Cela n'a rien d'un nouveau concept; tous les cours de psychanalyse 101 en parlent. C'est aussi l'un des éléments réalistes du film. Cependant, une importante distinction s'impose. Tant ce trait de caractère contribue au réalisme du scénario, tant il nuit au film. L'enjeu n'est pas de savoir si le personnage d'Hubert a tort ou raison ou encore s'il doit nous être sympathique, mais bien s'il est intéressant d'un point de vue dramatique. Oh comme j'ai souri au moment où la jeune professeure suggère à Hubert de lire une strophe d'Alfred de Musset! La référence n'aurait pu être plus appropriée, puisque le film entier semble calqué sur le ton lamentateur des oeuvres de ce dernier.

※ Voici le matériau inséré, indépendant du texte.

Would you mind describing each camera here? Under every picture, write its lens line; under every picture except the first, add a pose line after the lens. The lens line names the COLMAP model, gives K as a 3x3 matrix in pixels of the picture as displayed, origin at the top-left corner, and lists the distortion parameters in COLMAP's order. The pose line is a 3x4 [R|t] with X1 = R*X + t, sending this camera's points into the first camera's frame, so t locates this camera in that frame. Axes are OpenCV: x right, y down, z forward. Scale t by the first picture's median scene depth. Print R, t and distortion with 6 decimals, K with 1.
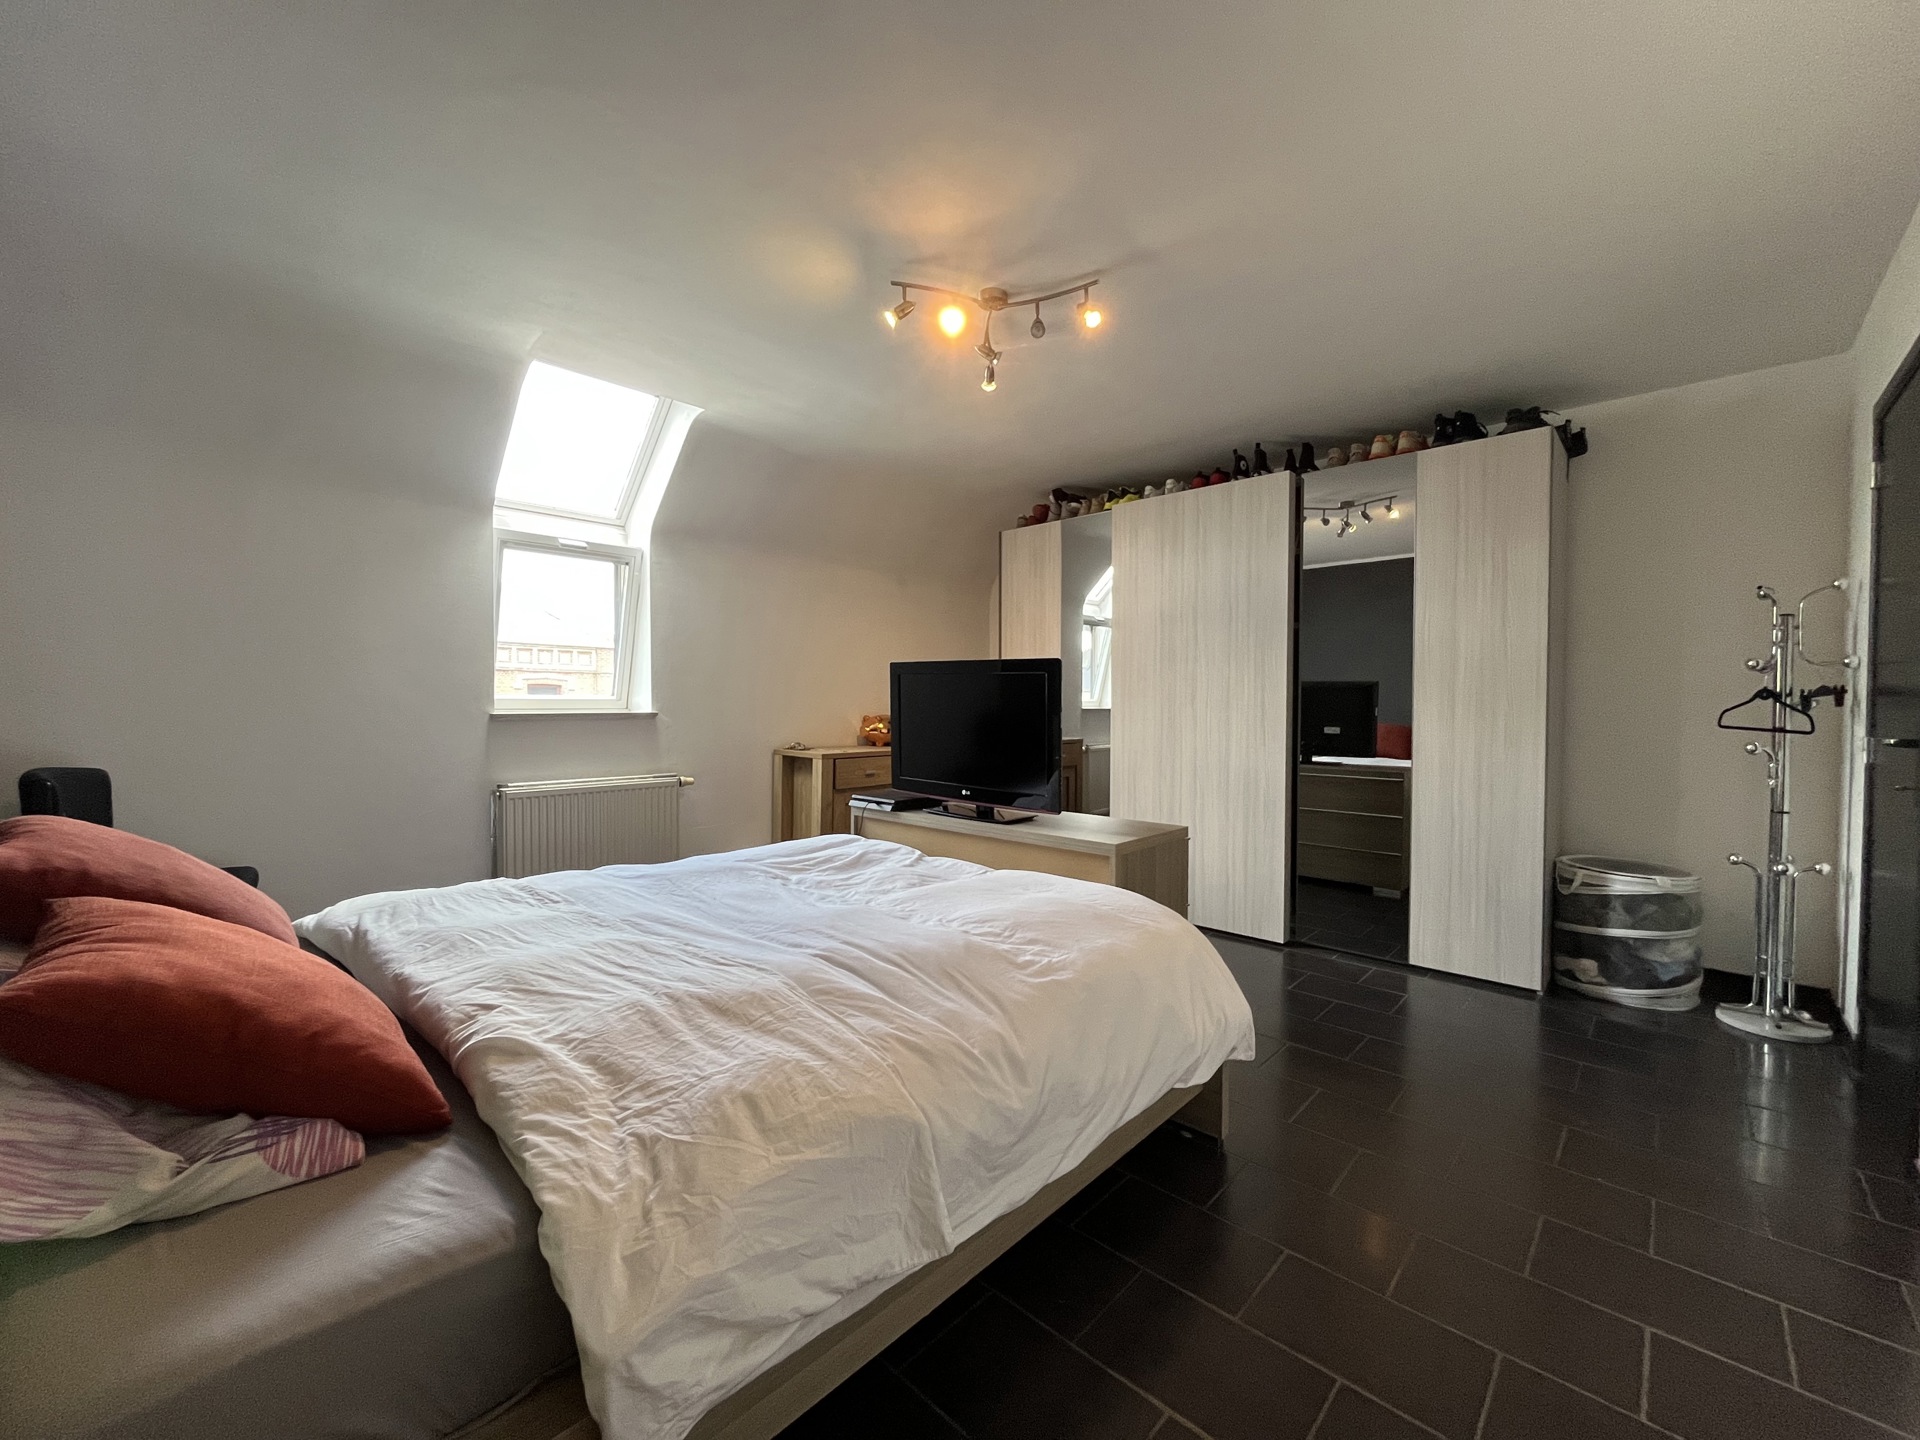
lens RADIAL K [[771.3, 0, 961.8], [0, 771.3, 719.8], [0, 0, 1]] dist [-0.002612, -0.000184]
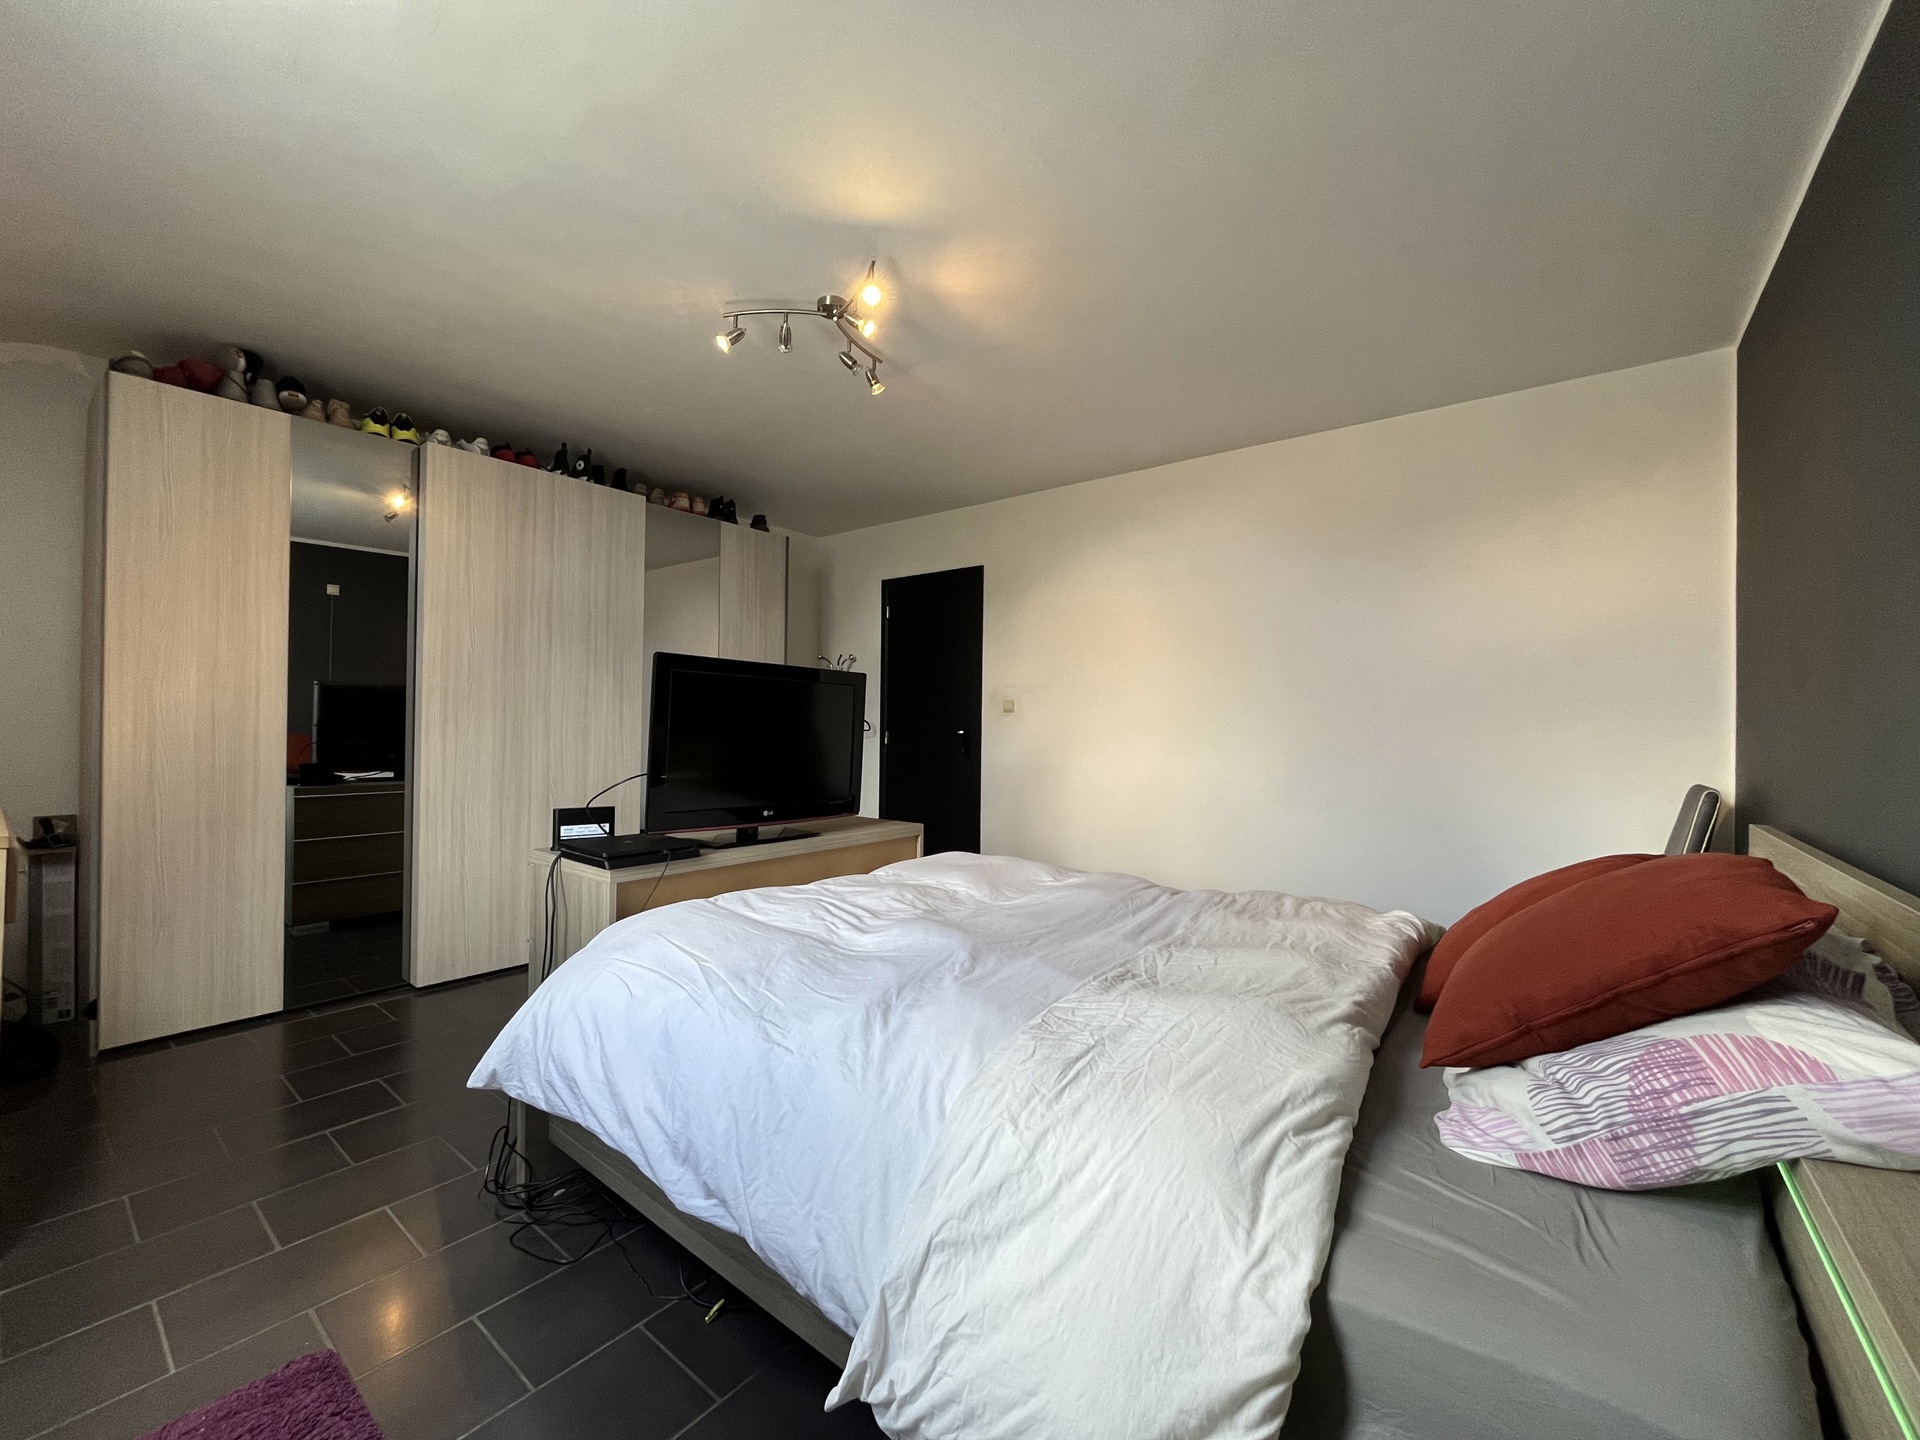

Le problème, tel que je l'ai mentionné plus tôt, est qu'un ton lamentateur n'est pas intrinsèquement intéressant ou captivant. J'ai Tué Ma Mère échoue en ce sens. Lorsqu'on l'on fait l'exercice d'ignorer la folie médiatique autour de Dolan, on en vient à réaliser qu'on regarde geindre un adolescent troublé et marginal comme il y en a tant. Plusieurs d'entre eux ont l'impression d'être exceptionnels et plusieurs semblent penser que leur histoire vaut la peine d'être racontée. Rares sont ceux qui ont raison. Le monde a été dur envers ces gens, voire cruel. Cela ne veut cependant pas dire qu'il est intéressant de se le faire rappeler pendant une bonne centaine de minutes. En ce sens, les paroles les plus appropriées de tout le long-métrage sont prononcées par Antonin qui dit à Hubert: "Grandis, criss!"
Le film a également une tendance à ne pas boucler ses boucles. Je pense entre autres choses à la scène où Chantale interdit à Hubert de déménager en appartement, 24 heures seulement après avoir approuvé l'idée. Hubert pique une crise et ensuite, plus rien à ce sujet. Même son de cloche quant au personnage d'Éric (Niels Schneider). Le film commence quelque chose avec lui et le laisser immédiatement tomber.
Le scénario fait ressortir les talents d'écrivain de Dolan, quoique certains moments semblent un peu forcés, comme si le jeune artiste tentait de nous impressionner par la virtuosité de sa plume. Anne Dorval nous offre une belle performance. Reconnue pour son exubérance, Dorval se distingue ici par l'efficacité de son non-verbal, qui est lourd de sens. Elle a également une belle chimie avec Dolan l'acteur, dont le jeu a définitivement ses moments, bien qu'un peu inégal. Malgré tous les pépins de ce premier film, on voit facilement que Xavier Dolan a beaucoup de talent et qu'il a le potentiel d'être une tête d'affiche du cinéma québécois lorsqu'il aura pris un peu de métier.
Lutter contre la tendance de tous les milieux de vouloir créer des stars avant que celles-ci soient nées n'aurait aucun sens. On le voit autant dans le domaine du sport qu'en musique et qu'en cinéma. C'est bien connu. Nous voici maintenant en présence d'un autre exemple de ce néfaste phénomène. Espérons que Dolan, qui apparemment demeure fort lucide devant cette excitation dont seuls les médias sont capables, réussira à maintenir intacte son humilité, qui, je le sens, sera mise à rude épreuve dans un avenir proche.